+ Technology/Innovation
Robert Hadley | Jul 21, 2017

Michigan Medicine finds asthma drug may be able to help treat diabetics

A drug approved in Japan for opening restricted airways in asthma patients has a hidden talent: a recent study indicates it may help manage blood levels sugar in diabetics.

University of Michigan said in a release that a three-month study by Michigan Medicine and other researchers found that diabetic patients with fatty liver disease and reduced insulin sensitivity given the asthma drug, amlexanox, used in Japan, saw improvements in their condition. The improvement is believed to be caused by the anti-inflammatory properties of amlexanox, the release said.

Dr.

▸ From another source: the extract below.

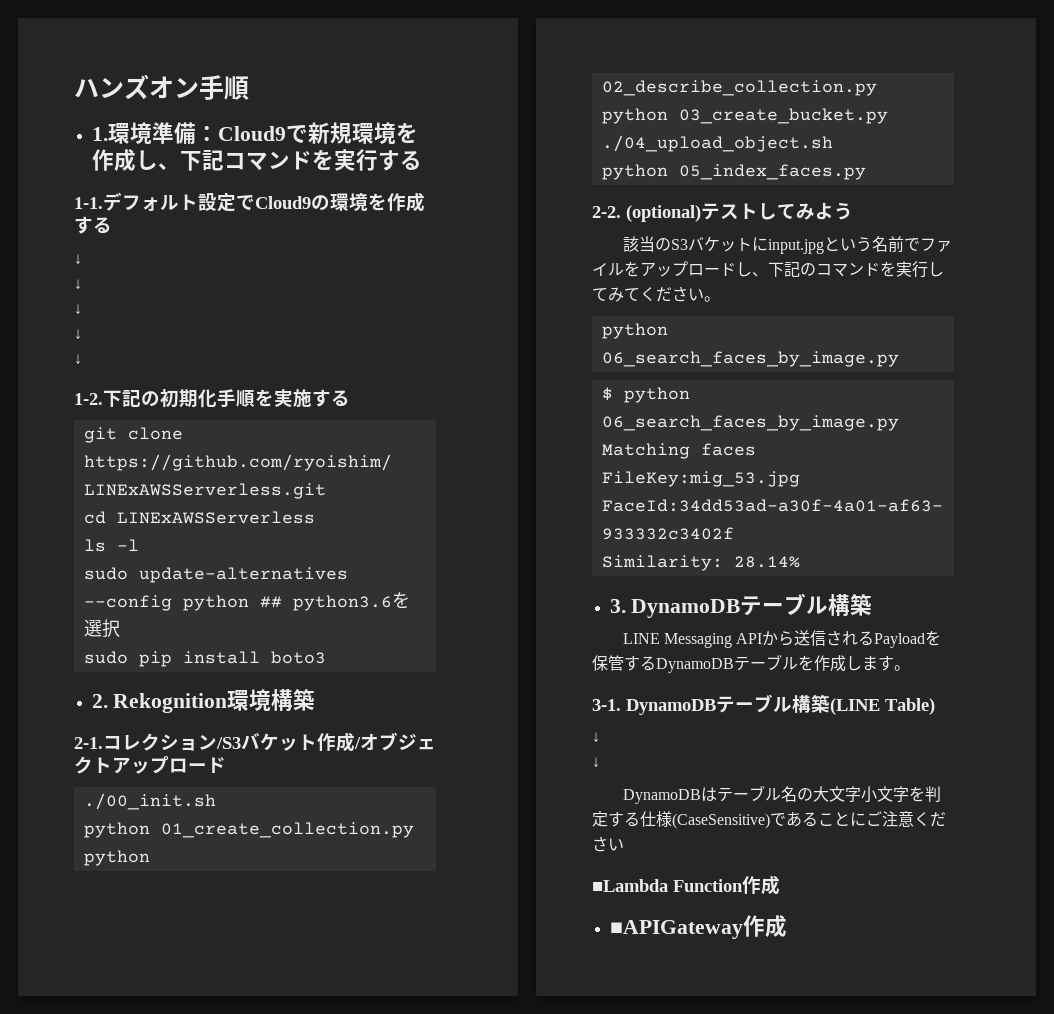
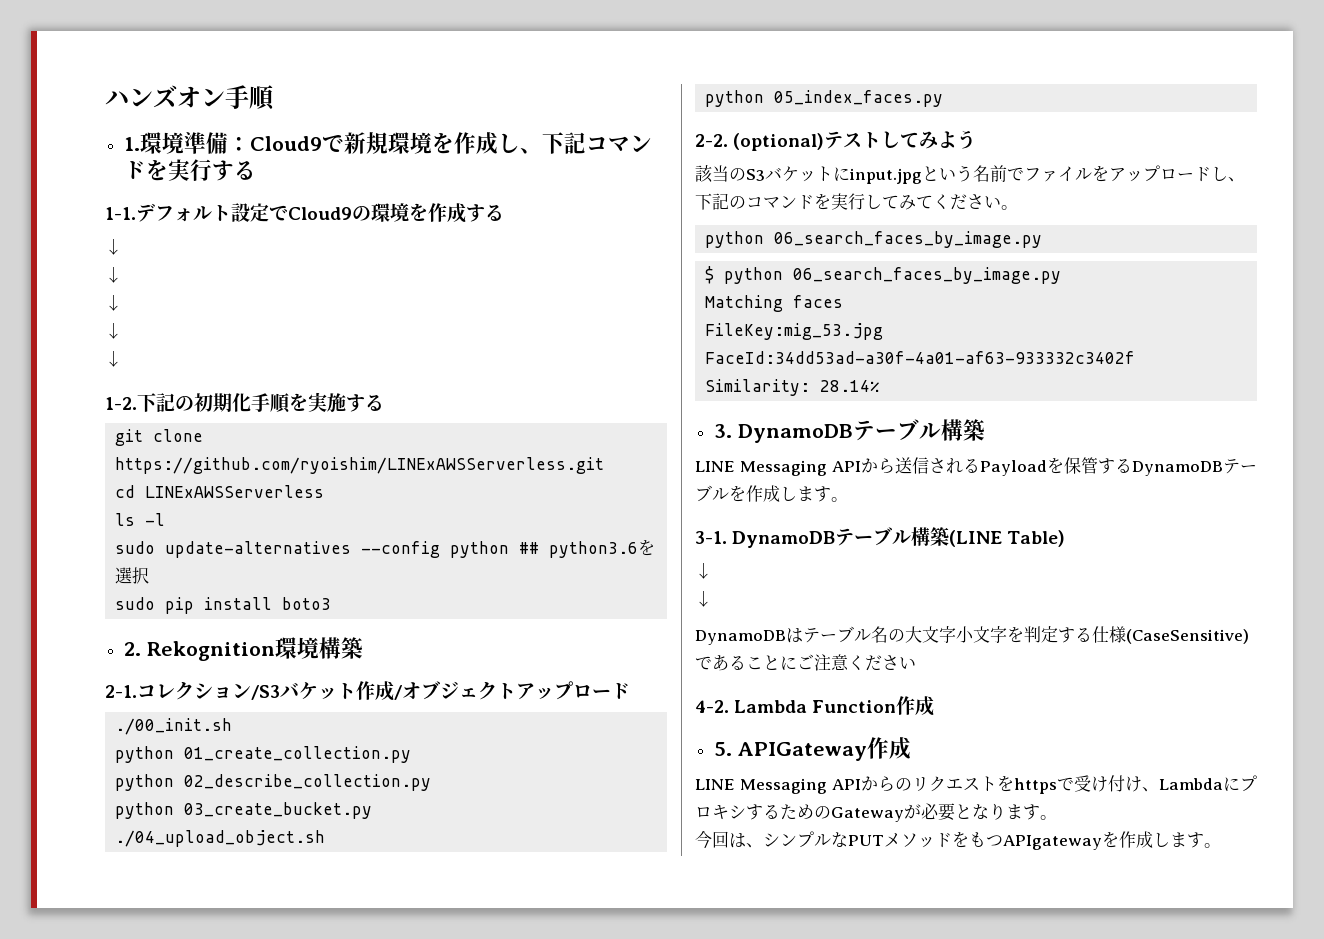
[592,879,668,892] ■Lambda -> [695,700,808,713] 4-2. Lambda
[609,915,787,939] ■APIGateway作成 -> [713,737,911,761] [695,775,1257,794] [695,803,1057,822] [695,830,1221,850] 5. APIGateway作成 // LINE Messaging APIからのリクエストをhttpsで受け付け、LambdaにプロキシするためのGatewayが必要となります。 // 今回は、シンプルなPUTメソッドをもつAPIgatewayを作成します。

Elif Oral, the project’s chief investigator and director of the Division of Metabolism, Endocrinology and Diabetes Obesity and Metabolic Disorder program at Michigan Medicine, described the study as deepening medical knowledge about how disease processes affect one another.

“We are beginning to understand the role this form of internal inflammation plays in the development of chronic diseases like diabetes,” Oral said in the release. “Ultimately, we may be able to personalize therapy based on the degree of inflammation present at baseline – which is a new concept.”

Part of the Michigan Medicine study also enlisted help from scientists at the Salk Institute for Biological Sciences and the University of California-San Diego.